Segment Start: Records shown

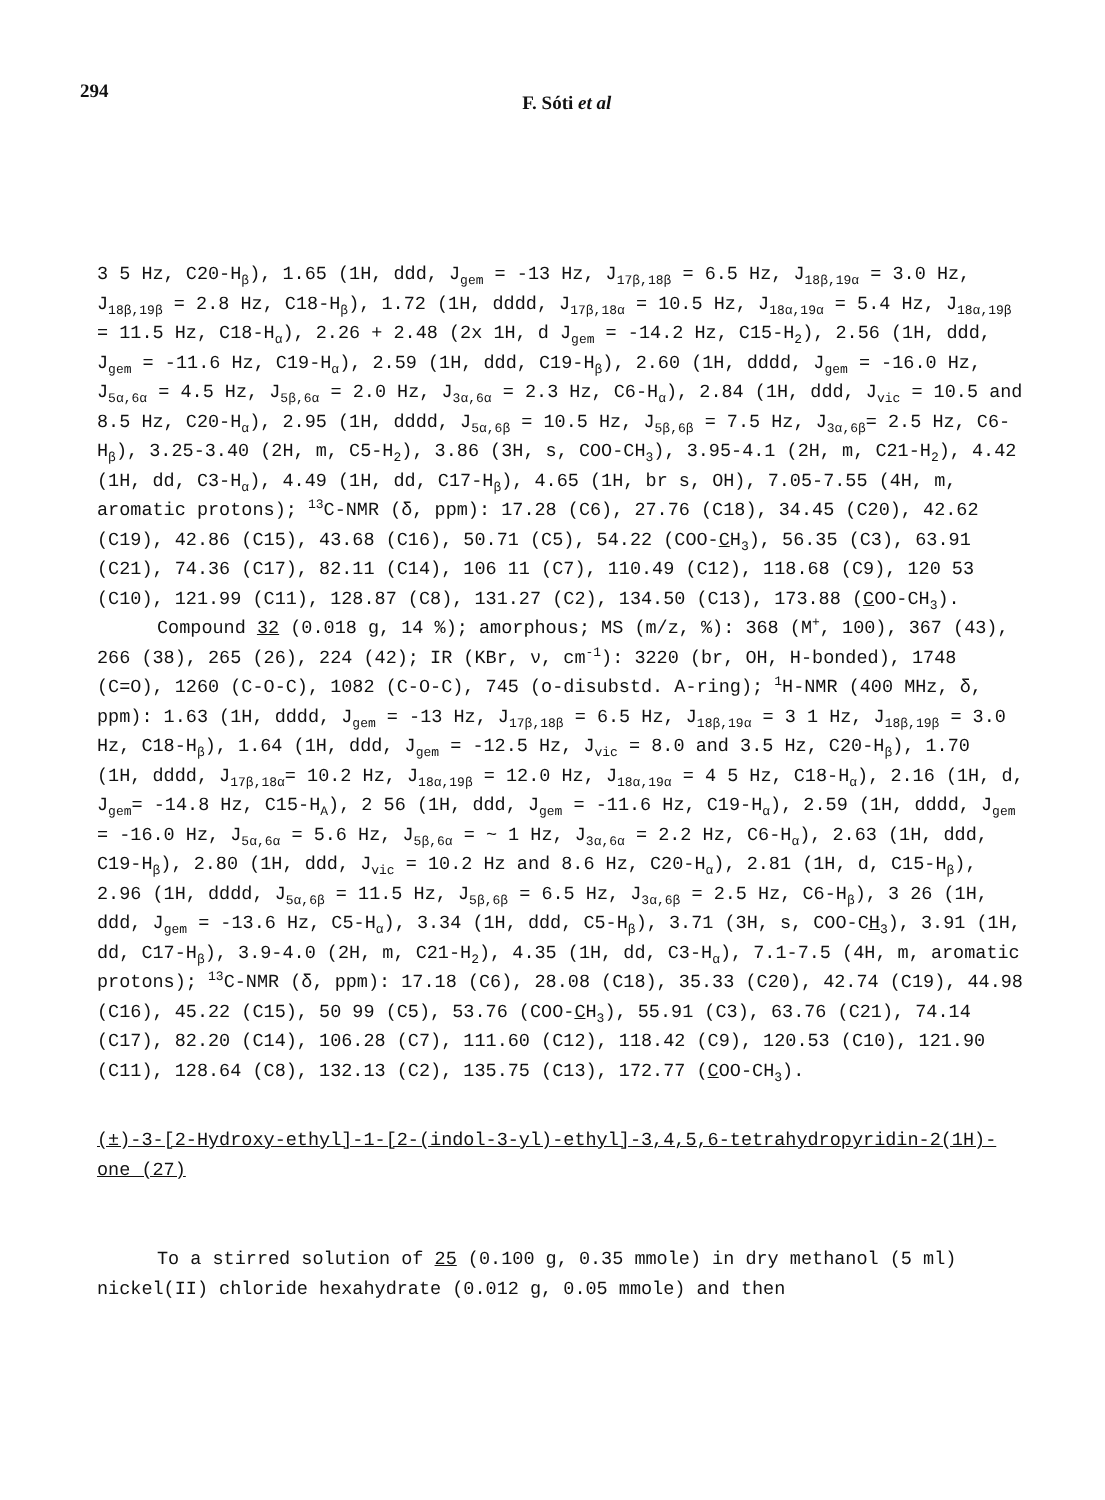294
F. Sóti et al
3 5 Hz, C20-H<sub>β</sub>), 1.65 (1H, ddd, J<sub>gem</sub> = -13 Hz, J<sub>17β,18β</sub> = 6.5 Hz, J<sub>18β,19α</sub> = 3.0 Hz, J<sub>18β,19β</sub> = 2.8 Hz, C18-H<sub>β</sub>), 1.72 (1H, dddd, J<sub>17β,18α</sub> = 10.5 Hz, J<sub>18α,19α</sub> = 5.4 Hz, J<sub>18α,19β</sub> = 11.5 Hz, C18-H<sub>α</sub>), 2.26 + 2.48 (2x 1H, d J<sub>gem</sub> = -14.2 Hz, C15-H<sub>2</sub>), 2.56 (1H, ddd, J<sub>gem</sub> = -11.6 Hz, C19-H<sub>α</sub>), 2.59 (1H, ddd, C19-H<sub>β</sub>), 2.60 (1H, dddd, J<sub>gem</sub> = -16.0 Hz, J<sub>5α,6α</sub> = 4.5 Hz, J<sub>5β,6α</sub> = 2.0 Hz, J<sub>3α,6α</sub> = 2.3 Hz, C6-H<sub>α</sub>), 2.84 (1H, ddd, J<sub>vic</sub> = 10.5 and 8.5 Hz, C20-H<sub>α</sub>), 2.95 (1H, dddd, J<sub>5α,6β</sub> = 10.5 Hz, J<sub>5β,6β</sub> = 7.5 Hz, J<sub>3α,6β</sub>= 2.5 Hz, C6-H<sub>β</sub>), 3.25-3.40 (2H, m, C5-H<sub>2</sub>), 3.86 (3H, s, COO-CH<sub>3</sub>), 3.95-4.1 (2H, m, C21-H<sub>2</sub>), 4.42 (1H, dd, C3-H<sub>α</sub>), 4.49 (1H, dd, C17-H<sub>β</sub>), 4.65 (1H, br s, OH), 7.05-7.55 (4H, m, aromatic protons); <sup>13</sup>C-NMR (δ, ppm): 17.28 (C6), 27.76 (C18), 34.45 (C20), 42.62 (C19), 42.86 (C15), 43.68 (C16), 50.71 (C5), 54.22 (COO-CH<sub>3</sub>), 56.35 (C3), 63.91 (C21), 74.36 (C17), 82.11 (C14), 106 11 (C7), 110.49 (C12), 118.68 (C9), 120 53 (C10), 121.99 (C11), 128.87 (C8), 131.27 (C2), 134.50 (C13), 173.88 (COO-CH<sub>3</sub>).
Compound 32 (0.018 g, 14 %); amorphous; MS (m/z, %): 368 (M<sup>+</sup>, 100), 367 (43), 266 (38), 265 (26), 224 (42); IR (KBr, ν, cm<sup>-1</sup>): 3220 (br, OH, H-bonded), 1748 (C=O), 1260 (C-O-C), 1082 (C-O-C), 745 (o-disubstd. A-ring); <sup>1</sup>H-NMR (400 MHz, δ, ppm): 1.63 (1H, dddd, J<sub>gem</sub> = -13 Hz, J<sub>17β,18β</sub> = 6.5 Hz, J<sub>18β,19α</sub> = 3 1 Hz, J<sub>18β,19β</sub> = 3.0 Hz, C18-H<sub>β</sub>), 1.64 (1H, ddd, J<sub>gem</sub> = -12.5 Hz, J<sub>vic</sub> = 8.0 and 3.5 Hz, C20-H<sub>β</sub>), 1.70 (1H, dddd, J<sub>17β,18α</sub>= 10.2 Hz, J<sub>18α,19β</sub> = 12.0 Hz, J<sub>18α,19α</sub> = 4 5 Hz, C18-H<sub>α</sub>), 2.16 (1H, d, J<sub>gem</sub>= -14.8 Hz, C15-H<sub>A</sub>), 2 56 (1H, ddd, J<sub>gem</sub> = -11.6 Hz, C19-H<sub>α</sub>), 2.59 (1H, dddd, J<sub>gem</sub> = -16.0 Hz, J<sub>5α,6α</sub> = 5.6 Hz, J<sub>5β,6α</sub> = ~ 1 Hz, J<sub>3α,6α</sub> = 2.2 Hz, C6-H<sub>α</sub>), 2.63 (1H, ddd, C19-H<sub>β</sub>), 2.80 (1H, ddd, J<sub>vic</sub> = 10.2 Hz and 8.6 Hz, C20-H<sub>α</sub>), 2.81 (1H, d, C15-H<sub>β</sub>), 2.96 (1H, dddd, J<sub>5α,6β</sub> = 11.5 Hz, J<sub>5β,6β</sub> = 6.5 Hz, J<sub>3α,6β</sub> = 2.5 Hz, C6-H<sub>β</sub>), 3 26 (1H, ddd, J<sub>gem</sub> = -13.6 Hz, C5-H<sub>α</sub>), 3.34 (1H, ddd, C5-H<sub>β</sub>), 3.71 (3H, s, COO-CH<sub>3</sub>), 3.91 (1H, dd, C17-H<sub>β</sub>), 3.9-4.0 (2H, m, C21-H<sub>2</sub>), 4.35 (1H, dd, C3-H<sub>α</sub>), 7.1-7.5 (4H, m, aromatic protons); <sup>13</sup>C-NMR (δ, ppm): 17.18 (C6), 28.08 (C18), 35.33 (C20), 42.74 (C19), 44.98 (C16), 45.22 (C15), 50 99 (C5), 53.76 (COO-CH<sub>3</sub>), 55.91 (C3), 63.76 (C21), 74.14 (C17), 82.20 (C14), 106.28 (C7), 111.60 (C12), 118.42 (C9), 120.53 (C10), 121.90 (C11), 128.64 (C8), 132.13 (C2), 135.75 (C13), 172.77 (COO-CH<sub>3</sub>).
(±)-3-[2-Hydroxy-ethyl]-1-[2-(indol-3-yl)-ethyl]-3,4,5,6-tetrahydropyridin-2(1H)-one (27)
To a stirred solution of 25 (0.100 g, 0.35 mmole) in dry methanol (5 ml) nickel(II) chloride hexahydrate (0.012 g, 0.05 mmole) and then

Segment End: Records shown
Segment Start: Records shown

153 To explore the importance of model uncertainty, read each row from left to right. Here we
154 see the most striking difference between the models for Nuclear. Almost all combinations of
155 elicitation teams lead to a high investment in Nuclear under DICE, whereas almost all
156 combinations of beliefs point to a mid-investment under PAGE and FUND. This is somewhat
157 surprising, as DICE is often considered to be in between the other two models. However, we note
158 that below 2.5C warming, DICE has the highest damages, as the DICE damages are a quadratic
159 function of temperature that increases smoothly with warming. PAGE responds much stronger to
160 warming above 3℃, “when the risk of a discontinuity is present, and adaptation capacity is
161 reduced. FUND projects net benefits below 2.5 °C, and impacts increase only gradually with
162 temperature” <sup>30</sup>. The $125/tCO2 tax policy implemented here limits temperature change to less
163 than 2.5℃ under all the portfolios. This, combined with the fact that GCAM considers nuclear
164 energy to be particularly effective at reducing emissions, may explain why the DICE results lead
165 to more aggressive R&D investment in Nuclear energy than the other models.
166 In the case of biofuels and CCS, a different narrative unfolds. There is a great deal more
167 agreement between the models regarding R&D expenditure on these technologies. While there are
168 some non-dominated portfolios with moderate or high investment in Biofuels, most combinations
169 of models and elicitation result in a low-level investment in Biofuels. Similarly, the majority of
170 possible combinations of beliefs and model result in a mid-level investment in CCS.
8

Segment End: Records shown

**Problem to solve:** Filter the data for the string "under" and copy every line that has it.

**Your solution:**
155 elicitation teams lead to a high investment in Nuclear under DICE, whereas almost all
156 combinations of beliefs point to a mid-investment under PAGE and FUND. This is somewhat
163 than 2.5℃ under all the portfolios. This, combined with the fact that GCAM considers nuclear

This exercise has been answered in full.